Re Pumpkin seeds and sunflower seeds - I also get human grade ones of those from the supermarket bakery counter
Along with the nuts.
Does she seem ok in herself apart from the hair loss? Active? No hunching over?
Here are the links to the food and linseeds. I also give a pinch of Hemp seeds as well as linseeds - they are full of vitamins and minerals and taste nutty so hamsters tend to like them. Don't worry if she doesn't eat everything all at once.
https://www.amazon.com/SupremePetfoo...s%2C233&sr=8-1
This bag should last years!
https://www.amazon.com/Biona-Organic...gateway&sr=8-6
https://www.amazon.com/Nutiva-Organi...pantry&sr=8-16
That should give her a good balanced diet with plenty of nutrients and no sugar plus tasty extras to motivate her.
I think excessive stress can cause fur loss as well. It is possible she was being bullied when in with the other hamster, which could have started the fur loss.
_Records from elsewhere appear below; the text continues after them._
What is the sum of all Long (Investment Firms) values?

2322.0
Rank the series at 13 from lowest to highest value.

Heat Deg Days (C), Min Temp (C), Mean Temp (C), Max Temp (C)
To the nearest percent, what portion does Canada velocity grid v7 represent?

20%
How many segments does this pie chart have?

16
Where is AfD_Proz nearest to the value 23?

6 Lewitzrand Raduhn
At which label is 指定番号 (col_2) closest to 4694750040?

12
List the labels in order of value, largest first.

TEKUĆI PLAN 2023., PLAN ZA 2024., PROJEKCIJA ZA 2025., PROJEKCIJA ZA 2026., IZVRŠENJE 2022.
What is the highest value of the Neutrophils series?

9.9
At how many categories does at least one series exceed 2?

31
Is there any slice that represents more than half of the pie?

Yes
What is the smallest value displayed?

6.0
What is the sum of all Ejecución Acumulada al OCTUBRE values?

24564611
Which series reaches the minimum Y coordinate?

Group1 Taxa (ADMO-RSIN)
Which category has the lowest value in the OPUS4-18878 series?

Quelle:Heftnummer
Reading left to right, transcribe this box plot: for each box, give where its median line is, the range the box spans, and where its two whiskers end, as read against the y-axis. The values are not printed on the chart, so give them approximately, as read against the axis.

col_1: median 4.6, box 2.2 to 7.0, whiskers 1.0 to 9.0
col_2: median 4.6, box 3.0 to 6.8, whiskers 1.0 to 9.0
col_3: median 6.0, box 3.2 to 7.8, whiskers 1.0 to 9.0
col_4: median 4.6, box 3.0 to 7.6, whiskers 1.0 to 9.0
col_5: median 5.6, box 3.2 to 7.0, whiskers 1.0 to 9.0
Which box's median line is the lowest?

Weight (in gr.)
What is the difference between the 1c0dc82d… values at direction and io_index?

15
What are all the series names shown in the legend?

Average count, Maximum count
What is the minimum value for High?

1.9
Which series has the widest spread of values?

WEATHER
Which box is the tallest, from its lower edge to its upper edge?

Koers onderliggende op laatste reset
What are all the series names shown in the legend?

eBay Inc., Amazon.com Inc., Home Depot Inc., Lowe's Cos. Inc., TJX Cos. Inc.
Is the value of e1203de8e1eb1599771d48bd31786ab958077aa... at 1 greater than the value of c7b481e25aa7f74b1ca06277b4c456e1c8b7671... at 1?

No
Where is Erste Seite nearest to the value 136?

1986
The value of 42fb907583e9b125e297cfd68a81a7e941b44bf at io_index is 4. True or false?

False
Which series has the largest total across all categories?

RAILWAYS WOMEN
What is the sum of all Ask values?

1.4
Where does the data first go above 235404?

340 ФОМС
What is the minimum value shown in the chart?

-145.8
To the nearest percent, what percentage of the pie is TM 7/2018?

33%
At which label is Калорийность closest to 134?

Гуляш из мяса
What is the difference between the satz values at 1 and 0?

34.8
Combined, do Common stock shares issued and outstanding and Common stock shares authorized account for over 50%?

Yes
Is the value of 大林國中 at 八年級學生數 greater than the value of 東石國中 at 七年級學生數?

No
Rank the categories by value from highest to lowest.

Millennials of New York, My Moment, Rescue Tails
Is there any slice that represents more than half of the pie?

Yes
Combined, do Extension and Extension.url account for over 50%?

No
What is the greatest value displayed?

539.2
But another thing that causes a lot of stress is cleaning out too much - especially if their nest and hoards are removed.
Ideally you want at least 3 to 4 " of substrate in her cage. You can then just "spot clean" mostly (ie take out the odd handful, replace it with a new handful and mix it in so it still smells familiar) and only need to change the substrate after 6 to 8 weeks. Even then it is best not to clean everything at the same time as that removes all their familiar scent and stresses them. So if you do the substrate one week, resist the urge to clean everything at once and do the wheel a different week and any toys etc a different week again. Toys, ramps etc often don't need cleaning very often.
They also need somewhere dark to retreat to - either a hide or house that is dark inside and big enough to build a cosy nest, and/or a shelf to hide under where they can build a nest.
Something like a cardboard tissue box or child's shoe box can make a good nesting box. Open underneath and sat on top of the substrate with a hole cut for a door. You can even have it partly under the substrate so it mimics an underground burrow. Putting a bendy bridge tunnel over the door helps it be dark inside and adds a tunnel entrance (and also a ramp to the roof if it's a flat roof).
They are very particular about their nest and hoard and get very upset if it's removed and that can lead to them peeing on the hoard to deter people stealing it!
I tend to leave the nest and hoard alone unless they are pee'd in. Then you have to remove it, but try and leave a bit of the old dry nest behind and put out new nesting material in the cage (not inside the house) so they can forage for it and rebuild the nest. Same with the hoard. If you have to remove it, try and leave a little bit of old dry hoard behind and add new food in exactly the same place, to replace the hoard.